_Try it:_ Go through the records and set each one down exactly, skipping any picture.

_Provided data:_
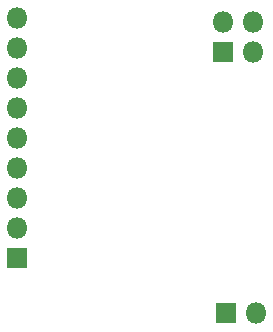
<source format=gbr>
%TF.GenerationSoftware,KiCad,Pcbnew,(5.1.6)-1*%
%TF.CreationDate,2020-09-22T22:17:54+03:00*%
%TF.ProjectId,Tape devboard,54617065-2064-4657-9662-6f6172642e6b,rev?*%
%TF.SameCoordinates,Original*%
%TF.FileFunction,Soldermask,Bot*%
%TF.FilePolarity,Negative*%
%FSLAX46Y46*%
G04 Gerber Fmt 4.6, Leading zero omitted, Abs format (unit mm)*
G04 Created by KiCad (PCBNEW (5.1.6)-1) date 2020-09-22 22:17:54*
%MOMM*%
%LPD*%
G01*
G04 APERTURE LIST*
%ADD10O,1.800000X1.800000*%
%ADD11R,1.800000X1.800000*%
G04 APERTURE END LIST*
D10*
%TO.C,J3*%
X140843000Y-73152000D03*
X140843000Y-75692000D03*
X138303000Y-73152000D03*
D11*
X138303000Y-75692000D03*
%TD*%
D10*
%TO.C,J2*%
X120904000Y-72771000D03*
X120904000Y-75311000D03*
X120904000Y-77851000D03*
X120904000Y-80391000D03*
X120904000Y-82931000D03*
X120904000Y-85471000D03*
X120904000Y-88011000D03*
X120904000Y-90551000D03*
D11*
X120904000Y-93091000D03*
%TD*%
D10*
%TO.C,J1*%
X141097000Y-97790000D03*
D11*
X138557000Y-97790000D03*
%TD*%
M02*

</source>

_Exercise result:_
<source format=gbr>
%TF.GenerationSoftware,KiCad,Pcbnew,(5.1.6)-1*%
%TF.CreationDate,2020-09-22T22:17:54+03:00*%
%TF.ProjectId,Tape devboard,54617065-2064-4657-9662-6f6172642e6b,rev?*%
%TF.SameCoordinates,Original*%
%TF.FileFunction,Soldermask,Bot*%
%TF.FilePolarity,Negative*%
%FSLAX46Y46*%
G04 Gerber Fmt 4.6, Leading zero omitted, Abs format (unit mm)*
G04 Created by KiCad (PCBNEW (5.1.6)-1) date 2020-09-22 22:17:54*
%MOMM*%
%LPD*%
G01*
G04 APERTURE LIST*
%ADD10O,1.800000X1.800000*%
%ADD11R,1.800000X1.800000*%
G04 APERTURE END LIST*
D10*
%TO.C,J3*%
X140843000Y-73152000D03*
X140843000Y-75692000D03*
X138303000Y-73152000D03*
D11*
X138303000Y-75692000D03*
%TD*%
D10*
%TO.C,J2*%
X120904000Y-72771000D03*
X120904000Y-75311000D03*
X120904000Y-77851000D03*
X120904000Y-80391000D03*
X120904000Y-82931000D03*
X120904000Y-85471000D03*
X120904000Y-88011000D03*
X120904000Y-90551000D03*
D11*
X120904000Y-93091000D03*
%TD*%
D10*
%TO.C,J1*%
X141097000Y-97790000D03*
D11*
X138557000Y-97790000D03*
%TD*%
M02*

</source>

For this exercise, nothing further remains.